(Plain-text document sources)
......

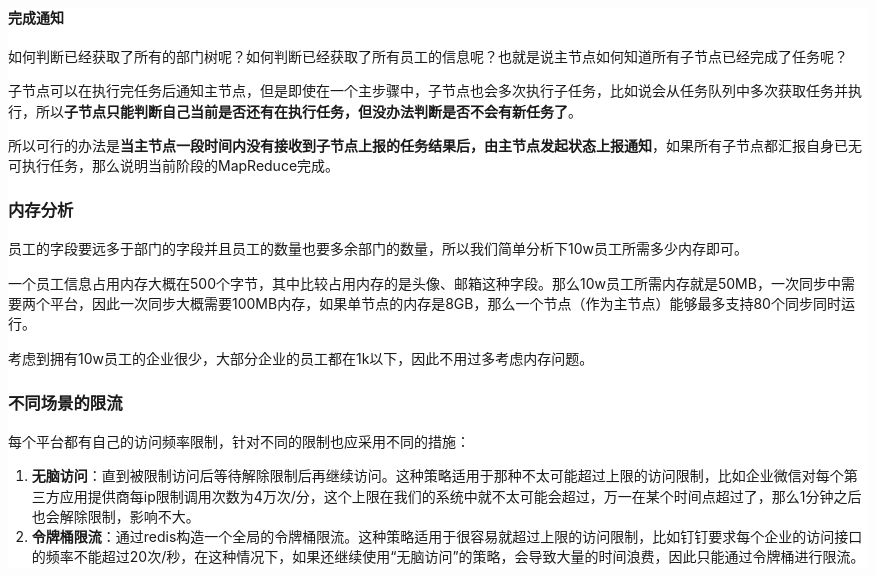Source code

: #### 完成通知

如何判断已经获取了所有的部门树呢？如何判断已经获取了所有员工的信息呢？也就是说主节点如何知道所有子节点已经完成了任务呢？

子节点可以在执行完任务后通知主节点，但是即使在一个主步骤中，子节点也会多次执行子任务，比如说会从任务队列中多次获取任务并执行，所以**子节点只能判断自己当前是否还有在执行任务，但没办法判断是否不会有新任务了**。

所以可行的办法是**当主节点一段时间内没有接收到子节点上报的任务结果后，由主节点发起状态上报通知**，如果所有子节点都汇报自身已无可执行任务，那么说明当前阶段的MapReduce完成。

### 内存分析

员工的字段要远多于部门的字段并且员工的数量也要多余部门的数量，所以我们简单分析下10w员工所需多少内存即可。

一个员工信息占用内存大概在500个字节，其中比较占用内存的是头像、邮箱这种字段。那么10w员工所需内存就是50MB，一次同步中需要两个平台，因此一次同步大概需要100MB内存，如果单节点的内存是8GB，那么一个节点（作为主节点）能够最多支持80个同步同时运行。

考虑到拥有10w员工的企业很少，大部分企业的员工都在1k以下，因此不用过多考虑内存问题。

### 不同场景的限流

每个平台都有自己的访问频率限制，针对不同的限制也应采用不同的措施：

1. **无脑访问**：直到被限制访问后等待解除限制后再继续访问。这种策略适用于那种不太可能超过上限的访问限制，比如企业微信对每个第三方应用提供商每ip限制调用次数为4万次/分，这个上限在我们的系统中就不太可能会超过，万一在某个时间点超过了，那么1分钟之后也会解除限制，影响不大。
2. **令牌桶限流**：通过redis构造一个全局的令牌桶限流。这种策略适用于很容易就超过上限的访问限制，比如钉钉要求每个企业的访问接口的频率不能超过20次/秒，在这种情况下，如果还继续使用“无脑访问”的策略，会导致大量的时间浪费，因此只能通过令牌桶进行限流。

......

→ **Problem to solve**: The answer is the entries above, given again exactly, with no pictures among them.

→ **Problem solution**:
Source code

: #### 完成通知

如何判断已经获取了所有的部门树呢？如何判断已经获取了所有员工的信息呢？也就是说主节点如何知道所有子节点已经完成了任务呢？

子节点可以在执行完任务后通知主节点，但是即使在一个主步骤中，子节点也会多次执行子任务，比如说会从任务队列中多次获取任务并执行，所以**子节点只能判断自己当前是否还有在执行任务，但没办法判断是否不会有新任务了**。

所以可行的办法是**当主节点一段时间内没有接收到子节点上报的任务结果后，由主节点发起状态上报通知**，如果所有子节点都汇报自身已无可执行任务，那么说明当前阶段的MapReduce完成。

### 内存分析

员工的字段要远多于部门的字段并且员工的数量也要多余部门的数量，所以我们简单分析下10w员工所需多少内存即可。

一个员工信息占用内存大概在500个字节，其中比较占用内存的是头像、邮箱这种字段。那么10w员工所需内存就是50MB，一次同步中需要两个平台，因此一次同步大概需要100MB内存，如果单节点的内存是8GB，那么一个节点（作为主节点）能够最多支持80个同步同时运行。

考虑到拥有10w员工的企业很少，大部分企业的员工都在1k以下，因此不用过多考虑内存问题。

### 不同场景的限流

每个平台都有自己的访问频率限制，针对不同的限制也应采用不同的措施：

1. **无脑访问**：直到被限制访问后等待解除限制后再继续访问。这种策略适用于那种不太可能超过上限的访问限制，比如企业微信对每个第三方应用提供商每ip限制调用次数为4万次/分，这个上限在我们的系统中就不太可能会超过，万一在某个时间点超过了，那么1分钟之后也会解除限制，影响不大。
2. **令牌桶限流**：通过redis构造一个全局的令牌桶限流。这种策略适用于很容易就超过上限的访问限制，比如钉钉要求每个企业的访问接口的频率不能超过20次/秒，在这种情况下，如果还继续使用“无脑访问”的策略，会导致大量的时间浪费，因此只能通过令牌桶进行限流。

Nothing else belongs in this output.